### Records
>> BEGIN

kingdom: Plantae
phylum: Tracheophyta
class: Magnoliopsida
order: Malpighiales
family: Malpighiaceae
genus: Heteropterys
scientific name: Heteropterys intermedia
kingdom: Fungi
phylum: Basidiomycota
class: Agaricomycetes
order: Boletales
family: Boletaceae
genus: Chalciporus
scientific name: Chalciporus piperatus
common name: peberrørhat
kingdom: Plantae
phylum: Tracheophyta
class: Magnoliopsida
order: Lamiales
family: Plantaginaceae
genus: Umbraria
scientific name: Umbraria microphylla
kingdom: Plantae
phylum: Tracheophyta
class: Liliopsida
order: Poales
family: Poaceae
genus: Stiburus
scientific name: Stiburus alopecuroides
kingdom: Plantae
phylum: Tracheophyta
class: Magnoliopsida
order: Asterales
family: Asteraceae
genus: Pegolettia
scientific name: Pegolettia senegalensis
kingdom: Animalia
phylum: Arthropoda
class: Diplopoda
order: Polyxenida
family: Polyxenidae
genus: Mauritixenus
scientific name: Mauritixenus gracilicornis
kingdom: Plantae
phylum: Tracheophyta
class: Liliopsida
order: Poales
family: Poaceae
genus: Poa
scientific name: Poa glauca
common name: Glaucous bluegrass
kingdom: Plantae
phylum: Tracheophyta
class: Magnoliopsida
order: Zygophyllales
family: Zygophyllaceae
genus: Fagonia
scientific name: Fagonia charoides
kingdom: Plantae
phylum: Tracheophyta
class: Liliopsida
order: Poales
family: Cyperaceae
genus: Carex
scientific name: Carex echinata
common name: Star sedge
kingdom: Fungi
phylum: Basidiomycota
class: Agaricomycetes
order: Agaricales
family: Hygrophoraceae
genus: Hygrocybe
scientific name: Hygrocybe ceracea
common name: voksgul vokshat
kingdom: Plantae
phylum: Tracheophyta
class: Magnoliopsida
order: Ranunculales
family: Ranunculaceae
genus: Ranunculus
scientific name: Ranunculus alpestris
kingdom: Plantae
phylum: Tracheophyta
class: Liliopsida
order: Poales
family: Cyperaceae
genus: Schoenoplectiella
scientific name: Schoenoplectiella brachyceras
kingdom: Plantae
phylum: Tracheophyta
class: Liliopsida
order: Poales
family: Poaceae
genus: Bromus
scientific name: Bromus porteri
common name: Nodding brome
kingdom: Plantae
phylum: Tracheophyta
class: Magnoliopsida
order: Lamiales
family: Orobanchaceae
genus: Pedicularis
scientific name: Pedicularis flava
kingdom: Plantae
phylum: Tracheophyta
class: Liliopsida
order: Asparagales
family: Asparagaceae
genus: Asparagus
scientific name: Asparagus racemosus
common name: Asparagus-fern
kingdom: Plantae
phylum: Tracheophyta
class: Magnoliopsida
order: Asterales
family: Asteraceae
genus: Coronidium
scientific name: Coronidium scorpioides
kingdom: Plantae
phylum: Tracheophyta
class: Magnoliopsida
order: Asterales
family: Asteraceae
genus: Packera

>> END

### Written instruction
Output every line from all of the items above as one numbered list, leaving out any blank lines.

### Complete response
1. kingdom: Plantae
2. phylum: Tracheophyta
3. class: Magnoliopsida
4. order: Malpighiales
5. family: Malpighiaceae
6. genus: Heteropterys
7. scientific name: Heteropterys intermedia
8. kingdom: Fungi
9. phylum: Basidiomycota
10. class: Agaricomycetes
11. order: Boletales
12. family: Boletaceae
13. genus: Chalciporus
14. scientific name: Chalciporus piperatus
15. common name: peberrørhat
16. kingdom: Plantae
17. phylum: Tracheophyta
18. class: Magnoliopsida
19. order: Lamiales
20. family: Plantaginaceae
21. genus: Umbraria
22. scientific name: Umbraria microphylla
23. kingdom: Plantae
24. phylum: Tracheophyta
25. class: Liliopsida
26. order: Poales
27. family: Poaceae
28. genus: Stiburus
29. scientific name: Stiburus alopecuroides
30. kingdom: Plantae
31. phylum: Tracheophyta
32. class: Magnoliopsida
33. order: Asterales
34. family: Asteraceae
35. genus: Pegolettia
36. scientific name: Pegolettia senegalensis
37. kingdom: Animalia
38. phylum: Arthropoda
39. class: Diplopoda
40. order: Polyxenida
41. family: Polyxenidae
42. genus: Mauritixenus
43. scientific name: Mauritixenus gracilicornis
44. kingdom: Plantae
45. phylum: Tracheophyta
46. class: Liliopsida
47. order: Poales
48. family: Poaceae
49. genus: Poa
50. scientific name: Poa glauca
51. common name: Glaucous bluegrass
52. kingdom: Plantae
53. phylum: Tracheophyta
54. class: Magnoliopsida
55. order: Zygophyllales
56. family: Zygophyllaceae
57. genus: Fagonia
58. scientific name: Fagonia charoides
59. kingdom: Plantae
60. phylum: Tracheophyta
61. class: Liliopsida
62. order: Poales
63. family: Cyperaceae
64. genus: Carex
65. scientific name: Carex echinata
66. common name: Star sedge
67. kingdom: Fungi
68. phylum: Basidiomycota
69. class: Agaricomycetes
70. order: Agaricales
71. family: Hygrophoraceae
72. genus: Hygrocybe
73. scientific name: Hygrocybe ceracea
74. common name: voksgul vokshat
75. kingdom: Plantae
76. phylum: Tracheophyta
77. class: Magnoliopsida
78. order: Ranunculales
79. family: Ranunculaceae
80. genus: Ranunculus
81. scientific name: Ranunculus alpestris
82. kingdom: Plantae
83. phylum: Tracheophyta
84. class: Liliopsida
85. order: Poales
86. family: Cyperaceae
87. genus: Schoenoplectiella
88. scientific name: Schoenoplectiella brachyceras
89. kingdom: Plantae
90. phylum: Tracheophyta
91. class: Liliopsida
92. order: Poales
93. family: Poaceae
94. genus: Bromus
95. scientific name: Bromus porteri
96. common name: Nodding brome
97. kingdom: Plantae
98. phylum: Tracheophyta
99. class: Magnoliopsida
100. order: Lamiales
101. family: Orobanchaceae
102. genus: Pedicularis
103. scientific name: Pedicularis flava
104. kingdom: Plantae
105. phylum: Tracheophyta
106. class: Liliopsida
107. order: Asparagales
108. family: Asparagaceae
109. genus: Asparagus
110. scientific name: Asparagus racemosus
111. common name: Asparagus-fern
112. kingdom: Plantae
113. phylum: Tracheophyta
114. class: Magnoliopsida
115. order: Asterales
116. family: Asteraceae
117. genus: Coronidium
118. scientific name: Coronidium scorpioides
119. kingdom: Plantae
120. phylum: Tracheophyta
121. class: Magnoliopsida
122. order: Asterales
123. family: Asteraceae
124. genus: Packera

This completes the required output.